Bienenzucht in Berlin: Bahn stellt Flächen für Hobby-Imker bereit
Auf ungenutzten Flächen der Deutschen Bahn können Imker jetzt ihre Bienenvölker wohnen lassen. Neben den Gleisen gibt es viel Platz für die Stöcke.
Und schwupps. Die Biene setzt sich im Haar von Karsten Schischke fest. Dieser klopft ein wenig auf dem Kopf herum und schon fliegt sie wieder weg. Kein Problem für Schischke – er ist schließlich Imker. Allerdings ein ganz Besonderer. Er gehört zu den ersten Imkern in Berlin, die ihre Stöcke auf Flächen der Bahn aufstellen dürfen. 420 Standorte hat die Bahn bereits bundesweit ausgewählt. In Berlin gibt es nach Angaben des Konzern bereits Bahn-Bienen auf einem Gelände an der Wuhlheide in Köpenick.
Schischke, der sich beruflich am Fraunhofer-Institut mit Elektronik beschäftigt, hatte schon vor einem Jahr Bienenstöcke an der Cheruskerstraße in Schöneberg aufgestellt. Im Rahmen des Projektes „Über den Tellerrand“, das nachbarschaftliche Hilfen für Geflüchtete anbietet, war die Idee entstanden. Nicht wenige der Angekommenen hätten sich in der alten Heimat mit der Bienenzucht beschäftigt, sagt Schischke, der sich bereits vorher 14 Jahre lang um Bienen gekümmert hatte. Ideal war der Standort an der Straße aber nicht. Anwohner, die es gut meinten, hätten die Bienen falsch gefüttert, was diesen gar nicht gefallen habe.

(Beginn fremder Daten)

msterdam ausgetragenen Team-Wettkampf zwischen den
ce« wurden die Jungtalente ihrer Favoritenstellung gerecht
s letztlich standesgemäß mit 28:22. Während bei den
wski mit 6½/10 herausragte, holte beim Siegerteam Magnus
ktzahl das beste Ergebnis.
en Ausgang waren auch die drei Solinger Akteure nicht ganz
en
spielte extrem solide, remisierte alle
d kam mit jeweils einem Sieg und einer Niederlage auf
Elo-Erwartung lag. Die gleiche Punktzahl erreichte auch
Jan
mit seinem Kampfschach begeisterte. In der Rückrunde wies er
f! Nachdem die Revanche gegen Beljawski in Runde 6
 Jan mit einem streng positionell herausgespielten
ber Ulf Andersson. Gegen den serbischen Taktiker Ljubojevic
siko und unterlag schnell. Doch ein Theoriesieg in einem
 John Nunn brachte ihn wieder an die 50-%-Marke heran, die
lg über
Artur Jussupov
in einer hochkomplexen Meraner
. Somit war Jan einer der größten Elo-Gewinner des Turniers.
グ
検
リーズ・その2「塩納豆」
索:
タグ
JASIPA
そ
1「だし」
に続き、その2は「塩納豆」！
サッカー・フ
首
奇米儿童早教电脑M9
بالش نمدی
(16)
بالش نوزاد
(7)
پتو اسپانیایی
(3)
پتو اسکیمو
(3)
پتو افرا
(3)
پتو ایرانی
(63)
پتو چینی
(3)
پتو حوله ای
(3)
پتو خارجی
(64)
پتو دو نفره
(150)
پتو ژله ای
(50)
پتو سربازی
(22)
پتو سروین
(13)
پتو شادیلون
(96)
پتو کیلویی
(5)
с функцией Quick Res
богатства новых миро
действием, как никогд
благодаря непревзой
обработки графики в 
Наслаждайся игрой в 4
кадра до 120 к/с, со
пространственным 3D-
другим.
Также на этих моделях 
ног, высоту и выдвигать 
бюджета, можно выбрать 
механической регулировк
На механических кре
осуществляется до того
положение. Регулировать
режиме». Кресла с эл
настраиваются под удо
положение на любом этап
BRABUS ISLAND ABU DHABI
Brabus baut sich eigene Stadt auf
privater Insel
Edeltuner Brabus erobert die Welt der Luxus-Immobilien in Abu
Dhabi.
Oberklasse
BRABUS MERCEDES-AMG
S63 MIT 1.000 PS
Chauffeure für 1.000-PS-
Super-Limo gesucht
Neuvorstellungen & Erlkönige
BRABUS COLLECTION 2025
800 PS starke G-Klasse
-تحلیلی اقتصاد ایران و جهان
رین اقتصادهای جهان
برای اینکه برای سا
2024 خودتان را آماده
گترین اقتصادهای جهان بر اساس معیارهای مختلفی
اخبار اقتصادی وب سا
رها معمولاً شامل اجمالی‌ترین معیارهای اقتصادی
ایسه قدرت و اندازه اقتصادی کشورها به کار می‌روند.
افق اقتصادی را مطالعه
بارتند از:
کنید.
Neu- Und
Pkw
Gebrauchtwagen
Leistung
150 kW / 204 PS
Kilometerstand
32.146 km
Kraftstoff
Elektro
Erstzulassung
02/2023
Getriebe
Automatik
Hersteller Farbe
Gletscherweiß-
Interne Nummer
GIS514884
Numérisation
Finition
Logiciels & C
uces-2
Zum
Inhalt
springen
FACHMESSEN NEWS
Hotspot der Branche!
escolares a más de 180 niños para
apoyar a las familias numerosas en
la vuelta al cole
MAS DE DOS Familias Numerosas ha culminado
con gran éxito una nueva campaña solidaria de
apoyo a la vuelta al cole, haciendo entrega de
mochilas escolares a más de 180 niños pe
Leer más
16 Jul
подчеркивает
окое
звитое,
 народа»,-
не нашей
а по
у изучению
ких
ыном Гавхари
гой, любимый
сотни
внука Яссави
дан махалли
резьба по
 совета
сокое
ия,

Bienen bei der Deutschen Bahn
Dann half ein Gespräch, das weit weg andere führten, weiter: Der Umweltchef der Bahn, Andreas Gehlhaar, und die grüne Bundestagsabgeordnete Bärbel Höhn, die Vorsitzende des Umweltausschusses ist, sprachen in Höhns Büro über Umwelt und Tiere bei der Bahn. Und vor Höhns Zimmer im Paul-Löbe-Haus stehen seit gut einem Jahr im Innenhof zwei Bienenstöcke. Da war für Gehlhaar, wie er sagt, schnell klar: Bienen solle es auch bei der Deutschen Bahn geben. Ungenutzte Flächen besitzt sie schließlich genügend.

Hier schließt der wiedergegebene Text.